The 21-year-old Canadian, ranked 12 in the world, said most of the older top players "don't have a reason to go" to non-Grand Slam tournaments and that many more would skip events if they were not contractually obligated to compete by their sponsors.
Next week's Masters 1000 event in Miami has been hit by a slew of high-profile withdrawals including Rafael Nadal and Dominic Thiem.
The total prize money at the Miami Open this year has gone down from $16.7 million in 2019 to $6.68 million. The event was one of the first cancelled last season because of the pandemic.
A singles champion in Dubai this week will make $149,490 compared to the $565,705 Novak Djokovic earned for lifting the trophy in the competition last year.
"I definitely think there's going to be a lot of withdrawals and a lot of people not going to tournaments because the prize money is low," said Shapovalov, who advanced to the semi-finals in Dubai on Thursday.
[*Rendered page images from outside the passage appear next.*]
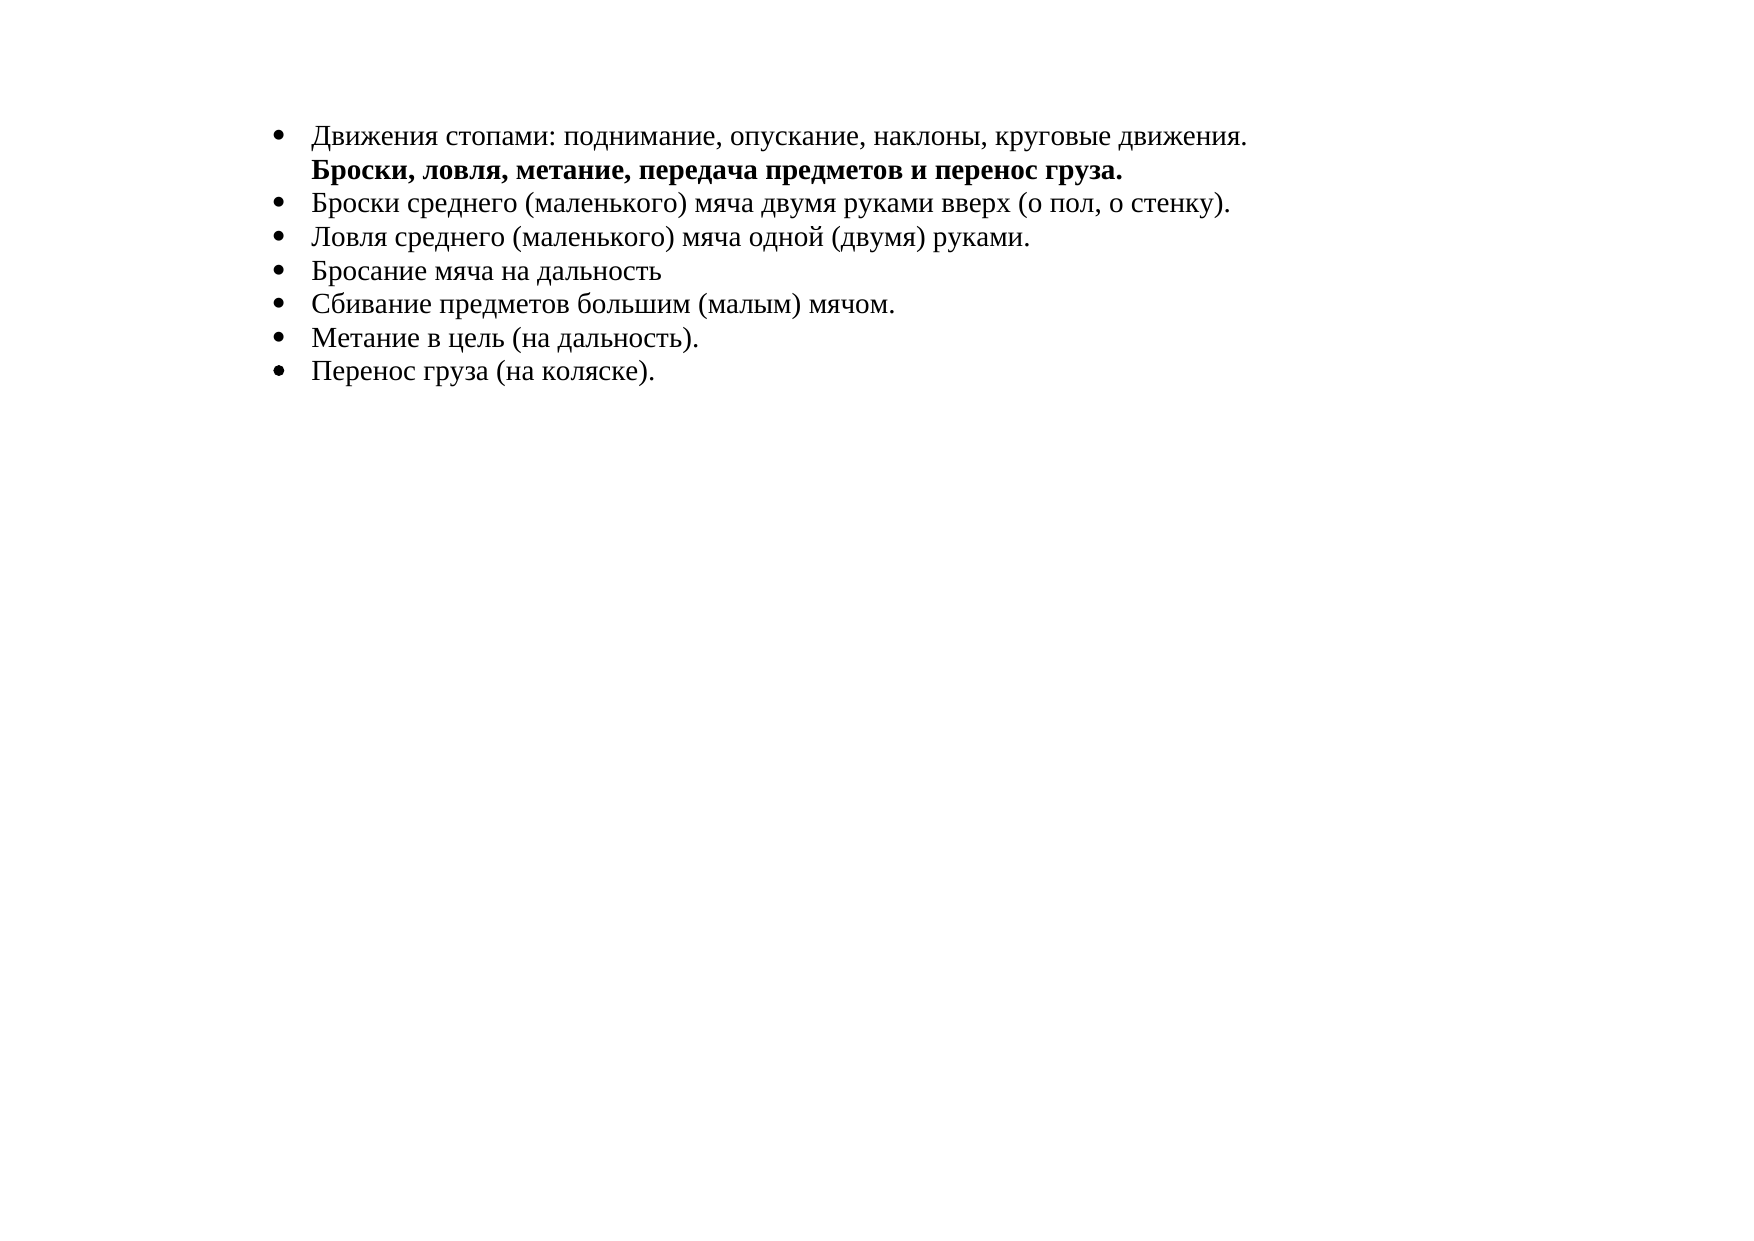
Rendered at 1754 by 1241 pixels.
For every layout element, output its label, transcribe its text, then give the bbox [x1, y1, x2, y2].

list Бросание мяча на дальность [274, 253, 1665, 286]
list Ловля среднего (маленького) мяча одной (двумя) руками. [274, 219, 1665, 253]
list Перенос груза (на коляске). [274, 353, 1665, 387]
text Броски, ловля, метание, передача предметов и перенос груза. [252, 152, 1665, 185]
list Броски среднего (маленького) мяча двумя руками вверх (о пол, о стенку). [274, 185, 1665, 219]
list Метание в цель (на дальность). [274, 320, 1665, 353]
list Движения стопами: поднимание, опускание, наклоны, круговые движения. [274, 118, 1665, 152]
list Сбивание предметов большим (малым) мячом. [274, 286, 1665, 320]
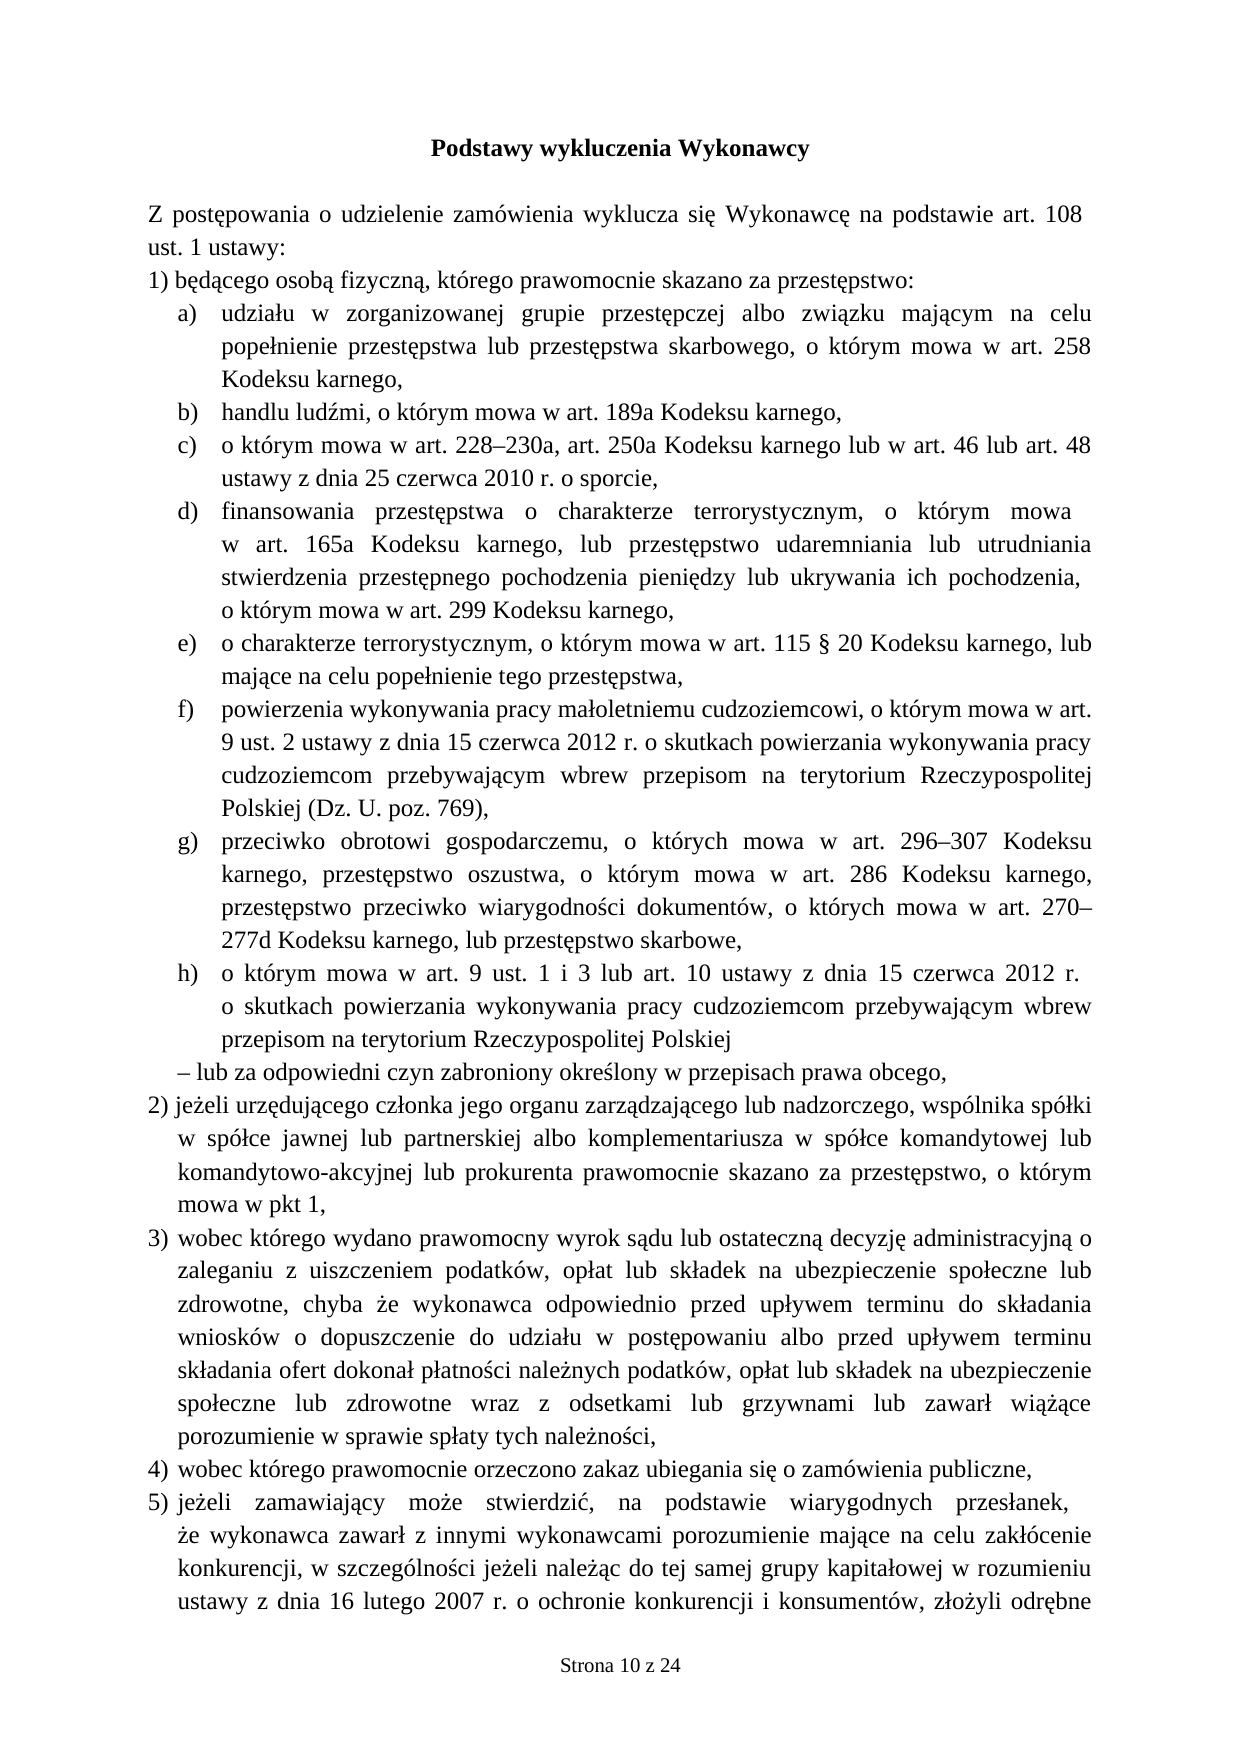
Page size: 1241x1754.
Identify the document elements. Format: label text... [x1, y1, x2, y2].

"In a way it's not motivating to play every week and play all the big tournaments because there's not really a lot in it for us other than the slams at this point that are paying just as much or better, like in Australia this year," he added.
He feels the ATP can find better ways to secure bigger prize pots for the players. Unlike other sports leagues, where players receive salaries and have certain guarantees, tennis players are independent contractors and only earn money when they are competing, with their income directly dependent on how much they are winning.
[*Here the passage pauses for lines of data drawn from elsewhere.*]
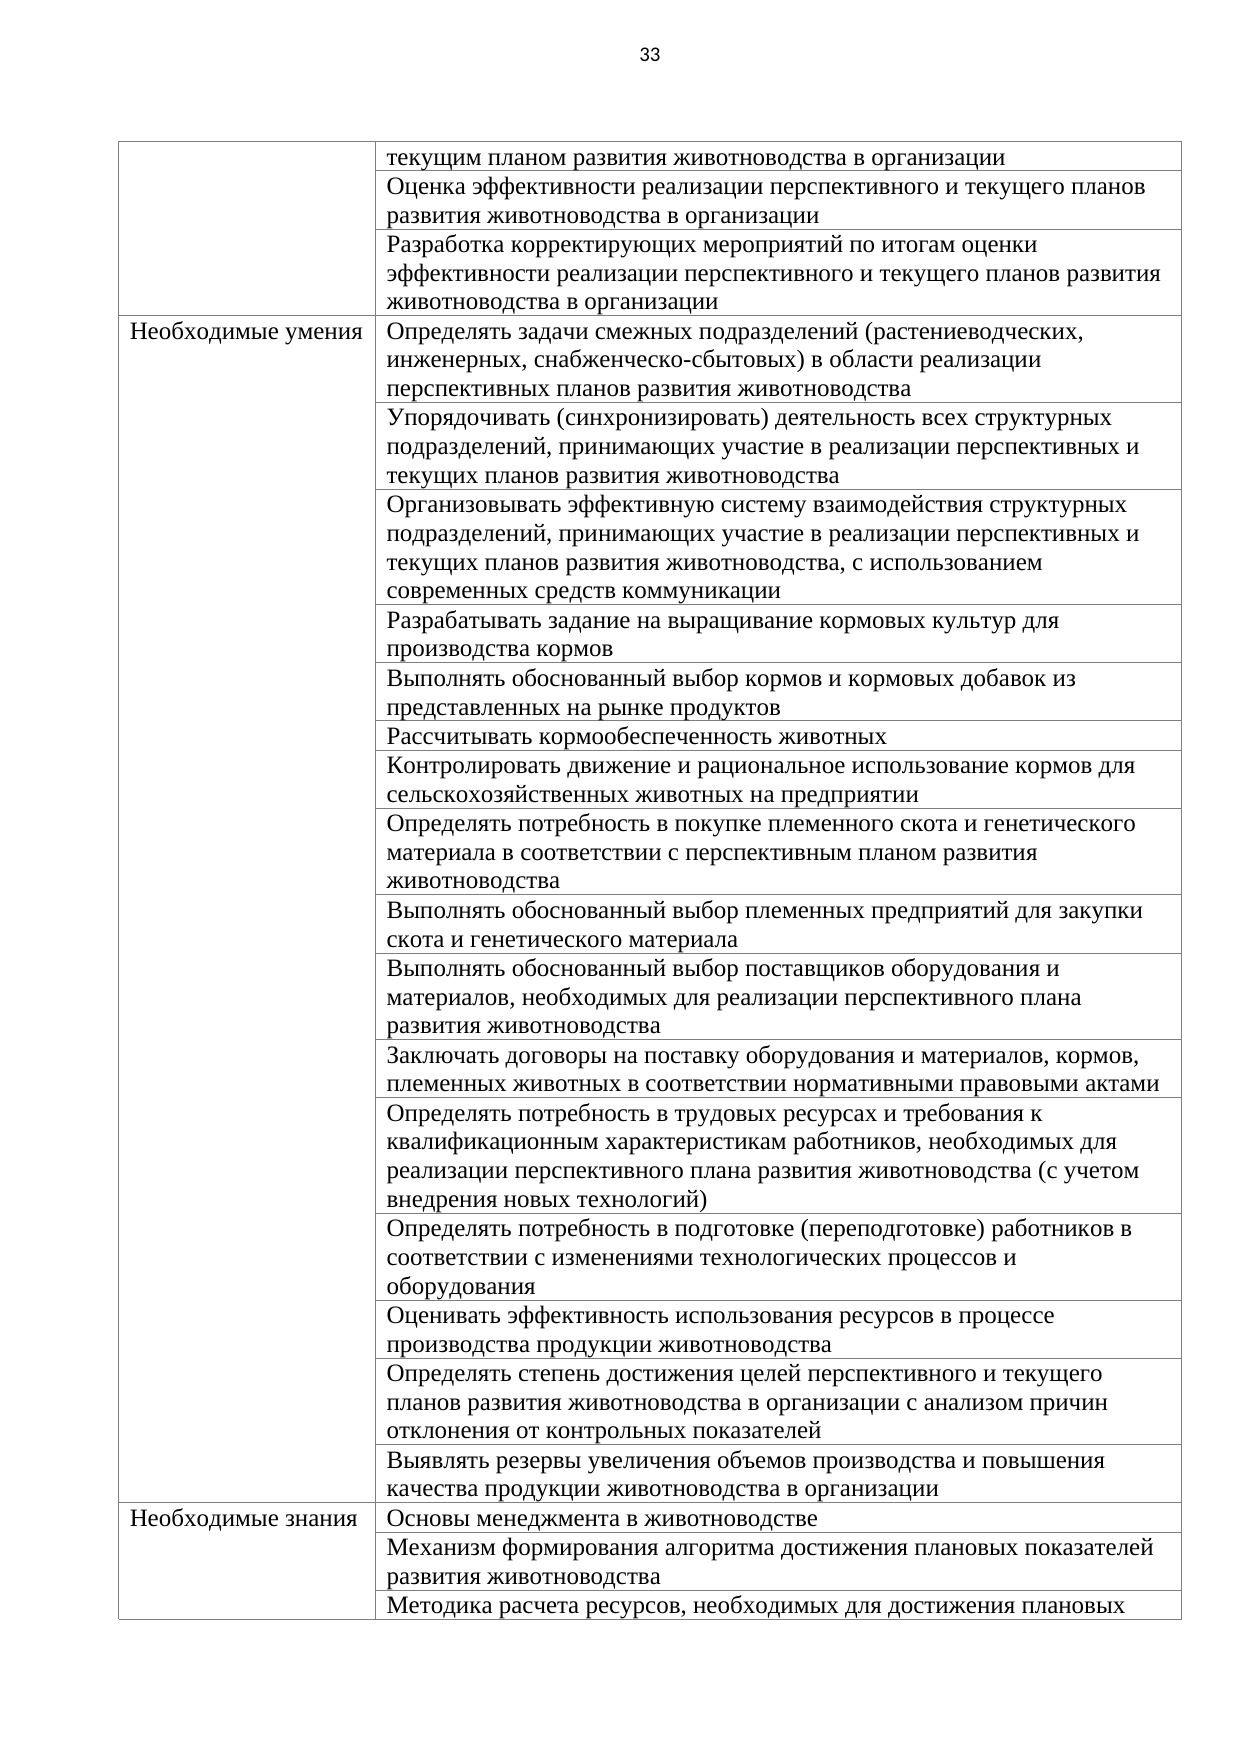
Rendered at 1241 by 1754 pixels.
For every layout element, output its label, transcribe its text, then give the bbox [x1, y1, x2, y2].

table_cell Организовывать эффективную систему взаимодействия структурных подразделений, принимающих участие в реализации перспективных и текущих планов развития животноводства, с использованием современных средств коммуникации [376, 490, 1181, 604]
table_cell Упорядочивать (синхронизировать) деятельность всех структурных подразделений, принимающих участие в реализации перспективных и текущих планов развития животноводства [376, 403, 1181, 489]
table_cell Оценка эффективности реализации перспективного и текущего планов развития животноводства в организации [376, 171, 1181, 228]
table_cell Выполнять обоснованный выбор кормов и кормовых добавок из представленных на рынке продуктов [376, 663, 1181, 720]
table_cell Необходимые умения [119, 316, 375, 1502]
table_cell Выявлять резервы увеличения объемов производства и повышения качества продукции животноводства в организации [376, 1445, 1181, 1502]
table_cell Определять потребность в подготовке (переподготовке) работников в соответствии с изменениями технологических процессов и оборудования [376, 1214, 1181, 1299]
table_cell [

"Hopefully the ATP or someone can do something to improve the prize money and bring it back to what it was, but it is what it is right now," said Shapovalov.
- 'Mental toll' -
"We have other obligations from sponsors, contracts that obligate us to play as well, so for sure that's definitely one reason why a lot of players are still playing, because, otherwise, I feel like a lot of players just wouldn't play at all.
"I feel like other sports have been able to find solutions and find ways to keep the prize money and keep their salaries. I feel like there are better ways to solve this problem and go about it from the ATP side."
Shapovalov has spoken this week about the mental toll the constant "bubble life" can take on a player, and already said he will compete in fewer tournaments this year to avoid being confined to a hotel room all year.
While he noted that the Dubai bubble is "one of the best" on tour because it allows players to be outdoors in specific areas and in comfortable surroundings, he still finds it strange and restrictive.
"It's still difficult, you're looking across the pond and you're looking at regular life and you feel like you're kind of in an aquarium," he confessed.
"I felt that last year, by the end of it. It was depressing to be out there.
"There are ways that I'm trying to cope with it and for sure I think the reason why I'm playing, again, are contractual obligations but also I'm playing the big tournaments because I do love to play the big events and I do want to still achieve certain things.
"I want to win big tournaments, I want to go up the rankings but I think for the bigger guys it's not really motivating. They've been there, they've won Masters, they've won slams, so they don't have a reason to go and play."